Em “A poeira e o vento” (2011), Marcos Pimentel radicaliza a atenção aos elementos mínimos e às forças invisíveis que moldam o espaço, fazendo da poeira e do vento não apenas motivos visuais, mas agentes narrativos. Assim, o humano é relativizado, inserido em uma escala maior, em que tudo está submetido ao desgaste lento e irreversível.
Em “Século” (2011), Marcos Pimentel constrói uma reflexão sobre o tempo histórico a partir de fragmentos e resíduos do mundo moderno, tensionando a ideia de progresso e continuidade. O filme opera por acúmulo e justaposição de imagens que evocam marcas do século 20 – suas promessas, violências e ruínas – sem recorrer a uma narrativa linear ou explicativa. O tempo, aqui, não é cronológico, mas estratificado: passado e presente coexistem na imagem como camadas que se sobrepõem, revelando um século vivido mais como experiência sensível do que como relato fechado.
Mais do que narrar uma história, “Sanã” (2013), filmado no interior do estado do Maranhão, constrói uma experiência sensorial que se aproxima de um rito de passagem, no qual o tempo se organiza por repetições, esperas e transformações sutis. As ações filmadas ganham um caráter performativo, como se cada gesto fosse parte de um ritual silencioso que conecta passado, presente e permanência. Cinema como espaço de atravessamento, onde a imagem não explica, mas evoca, permitindo que o simbólico e o sensível emerjam da relação entre corpo, paisagem e tempo.
Em “Família Muniz” (2017), Marcos Pimentel realiza um mergulho atento no cotidiano, nas crenças e nas celebrações de uma família que, há mais de 60 anos, comanda a Guarda Os Ciriacos, irmandade dedicada a Nossa Senhora do Rosário. O filme acompanha a vida doméstica e ritual como dimensões inseparáveis, revelando como a fé e o Congado estruturam o tempo, os gestos e as relações entre gerações. Mais do que documentar uma manifestação tradicional, Família Muniz propõe uma experiência de convivência com essa história de fé, amor e devoção.
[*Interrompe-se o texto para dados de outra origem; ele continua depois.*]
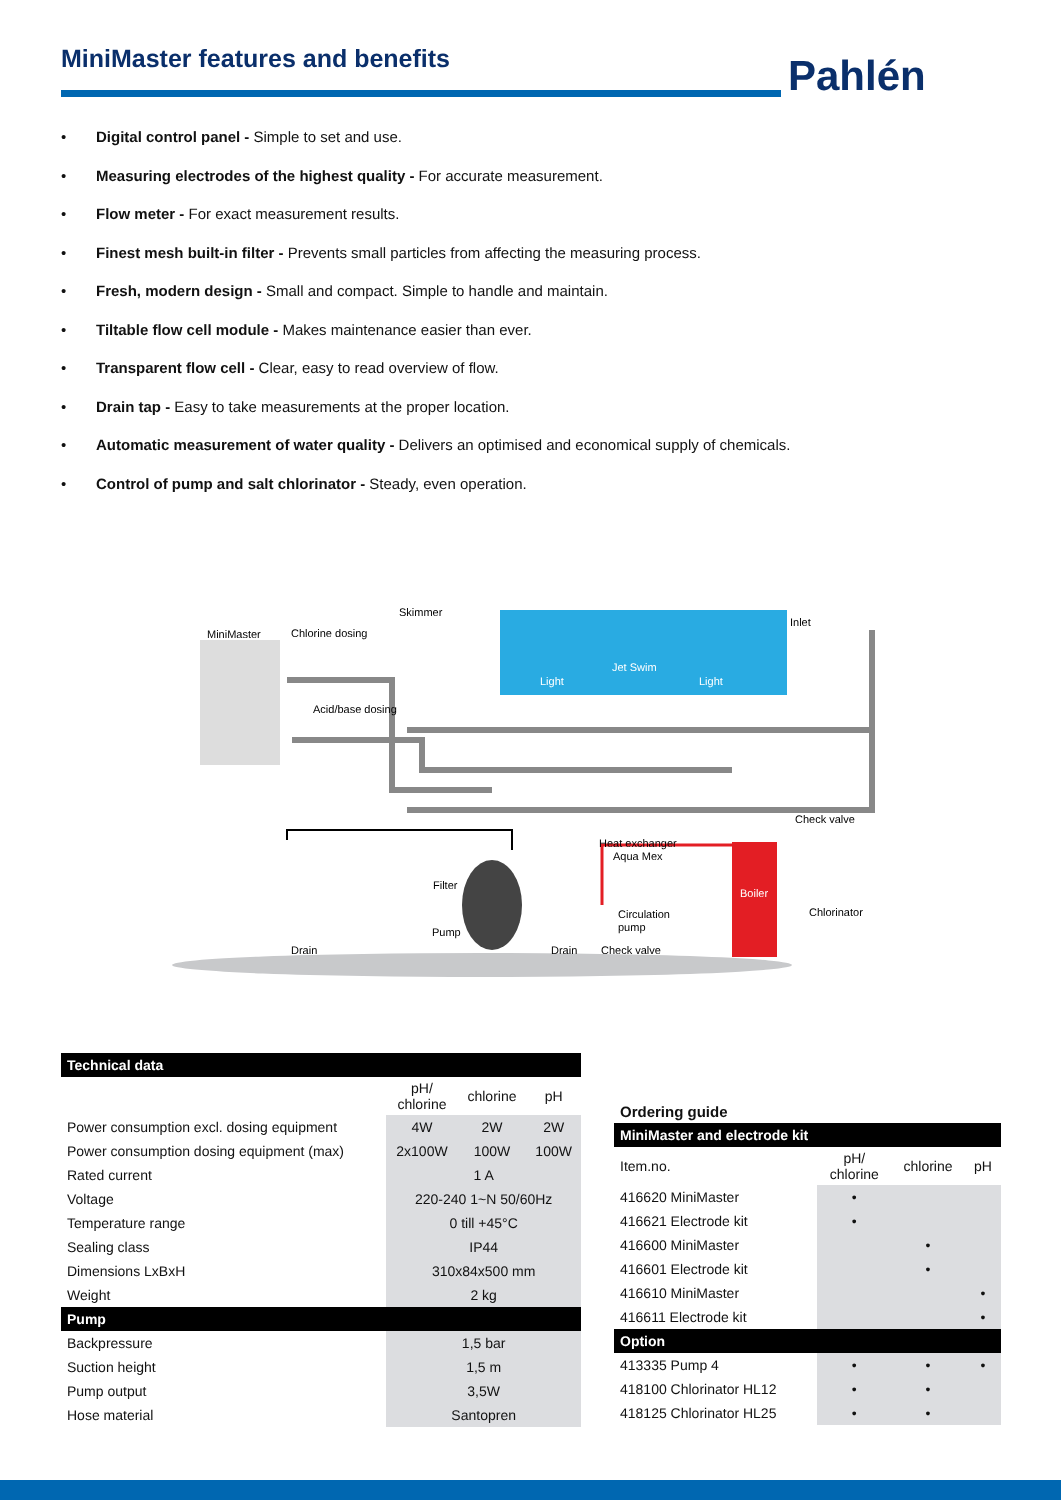MiniMaster features and benefits Pahlén
• Digital control panel - Simple to set and use.
• Measuring electrodes of the highest quality - For accurate measurement.
• Flow meter - For exact measurement results.
• Finest mesh built-in filter - Prevents small particles from affecting the measuring process.
• Fresh, modern design - Small and compact. Simple to handle and maintain.
• Tiltable flow cell module - Makes maintenance easier than ever.
• Transparent flow cell - Clear, easy to read overview of flow.
• Drain tap - Easy to take measurements at the proper location.
• Automatic measurement of water quality - Delivers an optimised and economical supply of chemicals.
• Control of pump and salt chlorinator - Steady, even operation.
Skimmer
MiniMaster
Chlorine dosing
Acid/base dosing
Inlet
Check valve
Heat exchanger
Aqua Mex
Filter
Chlorinator
Circulation
pump
Pump
Drain
Drain
Check valve
Jet Swim
Light
Light
Boiler
| Technical data | | | |
| --- | --- | --- | --- |
| | pH/ chlorine | chlorine | pH |
| Power consumption excl. dosing equipment | 4W | 2W | 2W |
| Power consumption dosing equipment (max) | 2x100W | 100W | 100W |
| Rated current | 1 A | | |
| Voltage | 220-240 1~N 50/60Hz | | |
| Temperature range | 0 till +45°C | | |
| Sealing class | IP44 | | |
| Dimensions LxBxH | 310x84x500 mm | | |
| Weight | 2 kg | | |
| Pump | | | |
| Backpressure | 1,5 bar | | |
| Suction height | 1,5 m | | |
| Pump output | 3,5W | | |
| Hose material | Santopren | | |
Ordering guide
| MiniMaster and electrode kit | | | |
| --- | --- | --- | --- |
| Item.no. | pH/ chlorine | chlorine | pH |
| 416620 MiniMaster | • | | |
| 416621 Electrode kit | • | | |
| 416600 MiniMaster | | • | |
| 416601 Electrode kit | | • | |
| 416610 MiniMaster | | | • |
| 416611 Electrode kit | | | • |
| Option | | | |
| 413335 Pump 4 | • | • | • |
| 418100 Chlorinator HL12 | • | • | |
| 418125 Chlorinator HL25 | • | • | |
Entre os longas, Pimentel assina títulos que ampliam o espectro temático e geográfico. “Sopro” (2013) é um filme atento às forças mínimas que atravessam o mundo, fazendo do ar, do fôlego e do movimento quase imperceptível os verdadeiros protagonistas da experiência cinematográfica. O gesto cinematográfico opera menos como registro e mais como ritual: observar, esperar e deixar que o invisível se manifeste. Assim, o filme transforma o sopro em metáfora do próprio cinema – um fluxo delicado que anima imagens, mas que pode cessar a qualquer instante, reforçando a consciência da impermanência.
“A parte do mundo que me pertence” (2017) constrói-se como um gesto de atenção radical ao cotidiano, onde o cinema se aproxima do silêncio, da espera e do detalhe quase imperceptível. O filme observa personagens em seus ambientes íntimos e sociais sem a urgência da narrativa clássica, privilegiando a duração dos planos e a escuta do tempo. Há uma ética do olhar que recusa o espetáculo e aposta na delicadeza: o mundo não é explicado, mas acompanhado, como se cada imagem fosse uma tentativa de compartilhar uma experiência sensível de existência.
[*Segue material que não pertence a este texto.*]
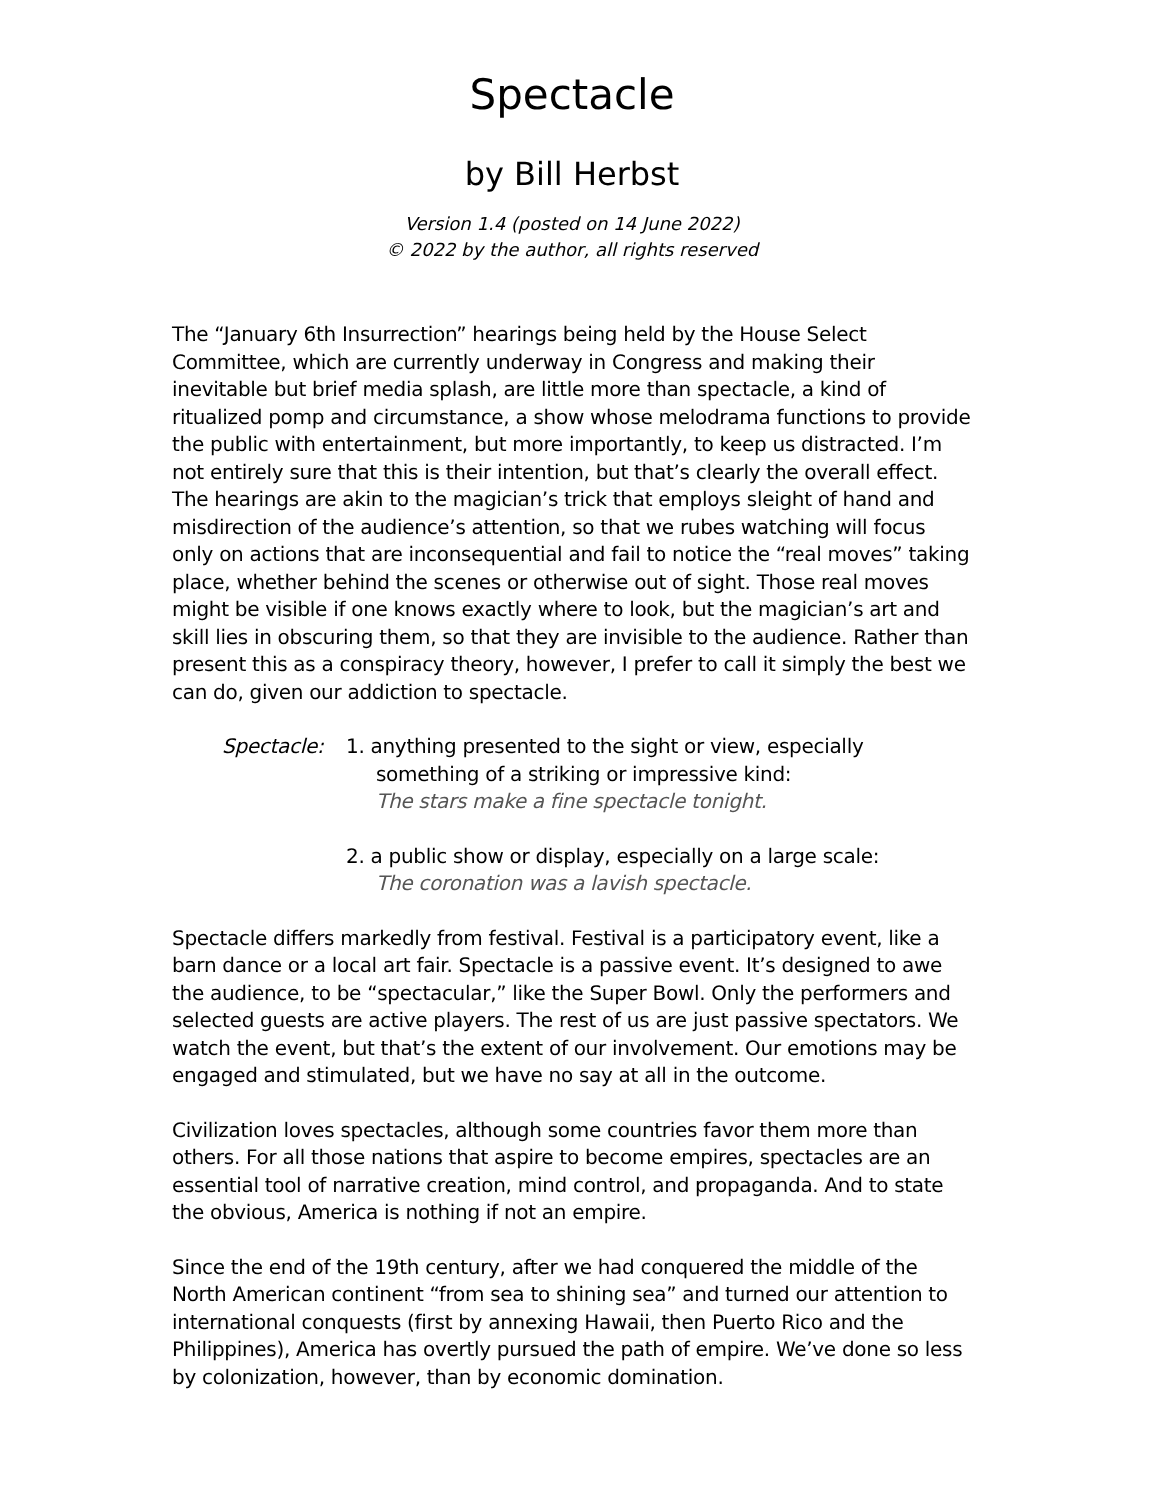Spectacle
by Bill Herbst
Version 1.4 (posted on 14 June 2022)
© 2022 by the author, all rights reserved
The “January 6th Insurrection” hearings being held by the House Select Committee, which are currently underway in Congress and making their inevitable but brief media splash, are little more than spectacle, a kind of ritualized pomp and circumstance, a show whose melodrama functions to provide the public with entertainment, but more importantly, to keep us distracted. I’m not entirely sure that this is their intention, but that’s clearly the overall effect. The hearings are akin to the magician’s trick that employs sleight of hand and misdirection of the audience’s attention, so that we rubes watching will focus only on actions that are inconsequential and fail to notice the “real moves” taking place, whether behind the scenes or otherwise out of sight. Those real moves might be visible if one knows exactly where to look, but the magician’s art and skill lies in obscuring them, so that they are invisible to the audience. Rather than present this as a conspiracy theory, however, I prefer to call it simply the best we can do, given our addiction to spectacle.
Spectacle: 1. anything presented to the sight or view, especially
something of a striking or impressive kind:
The stars make a fine spectacle tonight.
2. a public show or display, especially on a large scale:
The coronation was a lavish spectacle.
Spectacle differs markedly from festival. Festival is a participatory event, like a barn dance or a local art fair. Spectacle is a passive event. It’s designed to awe the audience, to be “spectacular,” like the Super Bowl. Only the performers and selected guests are active players. The rest of us are just passive spectators. We watch the event, but that’s the extent of our involvement. Our emotions may be engaged and stimulated, but we have no say at all in the outcome.
Civilization loves spectacles, although some countries favor them more than others. For all those nations that aspire to become empires, spectacles are an essential tool of narrative creation, mind control, and propaganda. And to state the obvious, America is nothing if not an empire.
Since the end of the 19th century, after we had conquered the middle of the North American continent “from sea to shining sea” and turned our attention to international conquests (first by annexing Hawaii, then Puerto Rico and the Philippines), America has overtly pursued the path of empire. We’ve done so less by colonization, however, than by economic domination.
“Fé e fúria” (2019) aborda conflitos religiosos, poder e violência nas periferias de grandes cidades. A partir de depoimentos, imagens cotidianas e situações de confronto, o filme revela como igrejas, pastores e líderes religiosos se entrelaçam com estruturas políticas e econômicas, moldando comportamentos, legitimações e formas de controle social. A abordagem não simplifica: mostra tensões internas às comunidades, disputas por autoridade e os efeitos concretos dessa relação na vida das pessoas mais vulneráveis.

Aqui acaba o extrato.